Todd's music has always been steeped in tradition - the Cowgirls drew attention to the many tributaries that fed their originals with fired-up takes on early rock 'n' roll classics (the Coasters "Yakety Yak"), country laments (Jim Reeves's "Heartache"), glam faves (the New York Dolls' "Who Are the Mystery Girls?"), and punk curiosities (The Saints' "Know Your Product"). The Rankoutsiders pay more indirect homage to their influences, dedicating "Kendall County Blues" to the late London-to-Austin singer-songwriter Ronnie Lane (of Small Faces/Faces fame) and acknowledging that Joe Ely's "Letter to Laredo" had an effect on "It Was a Stupid Dream Anyway."
Todd's own dream is simple: to keep writing, playing, and performing. The Rankoutsiders' MySpace page - he doesn't own a computer, but guitarist Alexander maintains it - keeps him in touch with old friends and attracts new, often younger, fans. He is poised to become an indie mogul - Rankoutsider Records, which released Outskirts, will soon put out albums by more than a dozen acts. Like last year, the band will perform at Austin's annual South by Southwest Music Conference, doing a mini-tour of Texas in the bargain.

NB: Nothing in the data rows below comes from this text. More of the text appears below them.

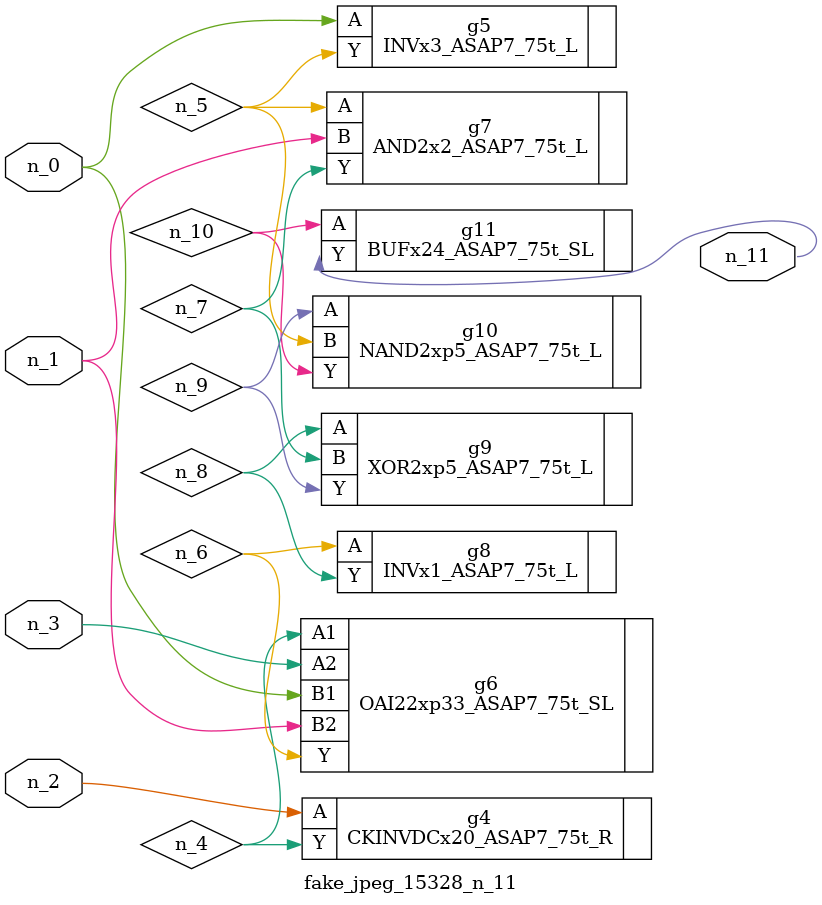
<source format=v>
module fake_jpeg_15328_n_11 (n_0, n_3, n_2, n_1, n_11);

input n_0;
input n_3;
input n_2;
input n_1;

output n_11;

wire n_10;
wire n_4;
wire n_8;
wire n_9;
wire n_6;
wire n_5;
wire n_7;

CKINVDCx20_ASAP7_75t_R g4 ( 
.A(n_2),
.Y(n_4)
);

INVx3_ASAP7_75t_L g5 ( 
.A(n_0),
.Y(n_5)
);

OAI22xp33_ASAP7_75t_SL g6 ( 
.A1(n_4),
.A2(n_3),
.B1(n_0),
.B2(n_1),
.Y(n_6)
);

INVx1_ASAP7_75t_L g8 ( 
.A(n_6),
.Y(n_8)
);

AND2x2_ASAP7_75t_L g7 ( 
.A(n_5),
.B(n_1),
.Y(n_7)
);

XOR2xp5_ASAP7_75t_L g9 ( 
.A(n_8),
.B(n_7),
.Y(n_9)
);

NAND2xp5_ASAP7_75t_L g10 ( 
.A(n_9),
.B(n_5),
.Y(n_10)
);

BUFx24_ASAP7_75t_SL g11 ( 
.A(n_10),
.Y(n_11)
);


endmodule
</source>
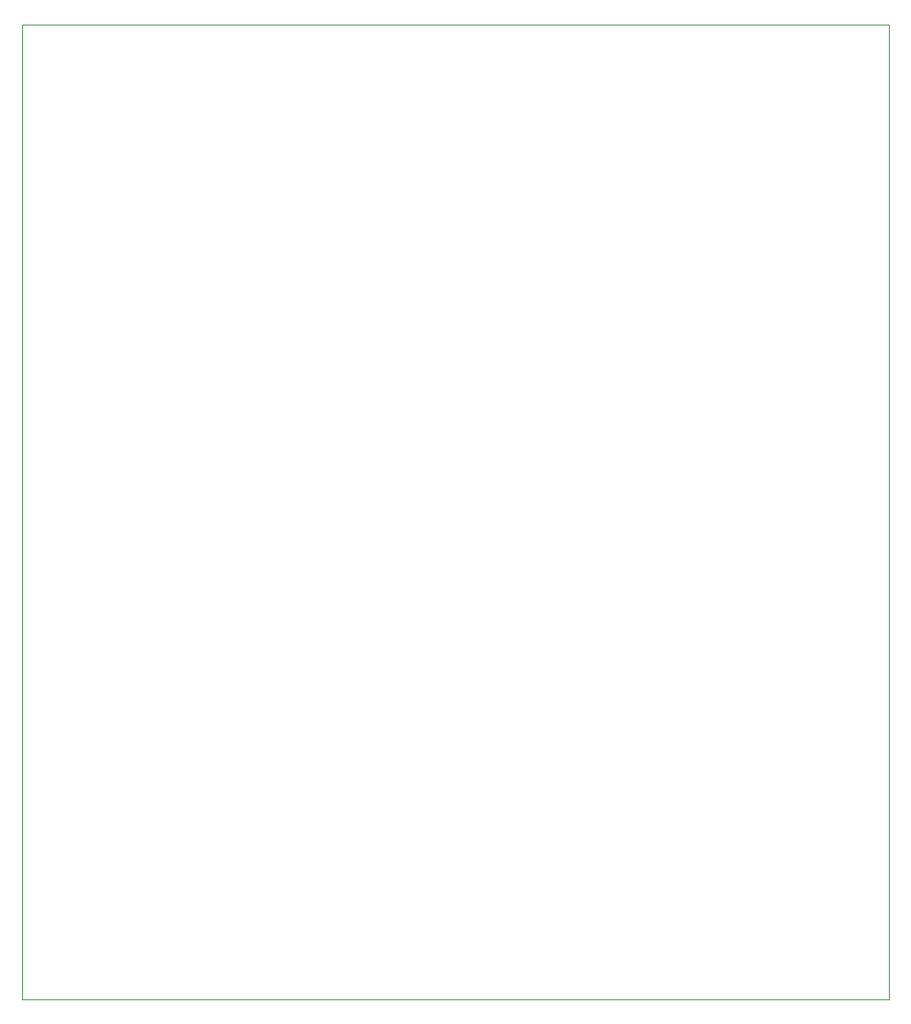
<source format=gko>
G04 #@! TF.FileFunction,Profile,NP*
%FSLAX46Y46*%
G04 Gerber Fmt 4.6, Leading zero omitted, Abs format (unit mm)*
G04 Created by KiCad (PCBNEW (2015-01-16 BZR 5376)-product) date 3/2/2015 11:07:32 PM*
%MOMM*%
G01*
G04 APERTURE LIST*
%ADD10C,0.100000*%
G04 APERTURE END LIST*
D10*
X164000000Y-150000000D02*
X250400000Y-150000000D01*
X164000000Y-52800000D02*
X164000000Y-150000000D01*
X250400000Y-52800000D02*
X164000000Y-52800000D01*
X250400000Y-150000000D02*
X250400000Y-52800000D01*
M02*

</source>
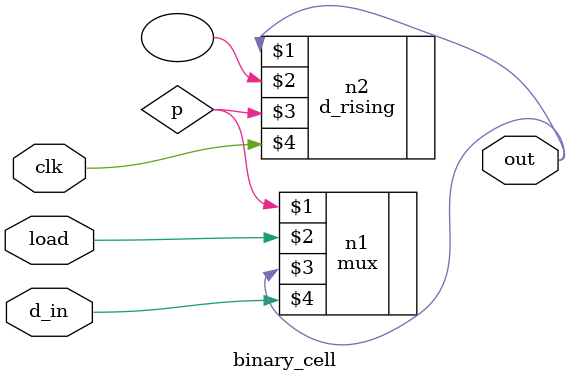
<source format=v>
module binary_cell(out,load,d_in,clk);
input load,d_in,clk;
output out;
wire p;

mux n1(p,load,out,d_in);
d_rising n2(out,,p,clk);

endmodule
//test


</source>
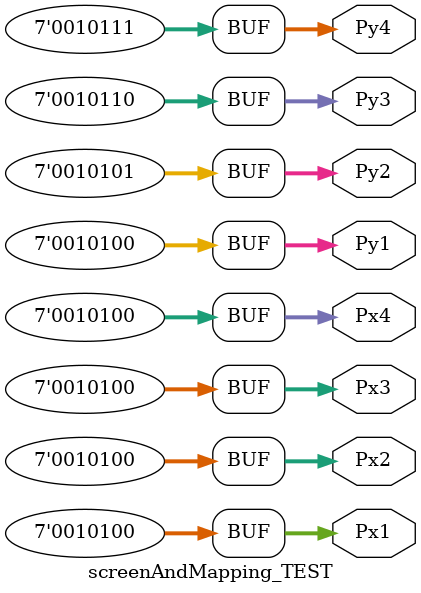
<source format=v>
`timescale 1ns / 1ps

module screenAndMapping_TEST(Py1,Py2,Py3,Py4,Px1,Px2,Px3,Px4);
    output [6:0] Py1,Py2,Py3,Py4,Px1,Px2,Px3,Px4;
    
    assign Py1 = 7'd20;
    assign Py2 = 7'd21;
    assign Py3 = 7'd22;
    assign Py4 = 7'd23;
    assign Px1 = 7'd20;
    assign Px2 = 7'd20;
    assign Px3 = 7'd20;
    assign Px4 = 7'd20;
endmodule

</source>
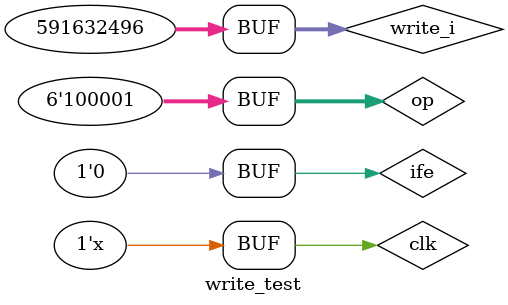
<source format=v>
`timescale 1ns / 1ps


module write_test();

reg clk;

initial
begin
    clk = 0; 
end

always
begin
    #10 clk<=~clk;
end
	
reg ife;
reg [5:0]op;
reg [31:0]write_i;	

initial
begin
	ife = 0;
	op = 6'b10_0001;
	write_i = 32'h2343_9870;
end	

wire reg_update;
wire [31:0]reg_new;
wire pc_update;
wire [31:0]pc_new;

write write_test(ife,op,write_i,reg_update,reg_new,pc_update,pc_new);

endmodule

</source>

Nowadays, when his group hits the stage at Mr. T's Bowl, the Scene, and other local dives, Pat Todd is not quite as frenzied as he was that first time I saw him. But he's hardly tame. In fact, the explosive energy feels even more urgent.
"This is my last stand, you know, 'til I'm dead," Todd says without a trace of pathos. "I'm actually more inspired and have a lot more hunger now than I did way back then. And whether I'm any good or not, I always say, that's not the point." He smiles. "I've gotten better. That's the main thing you should just try to do: grow and get better."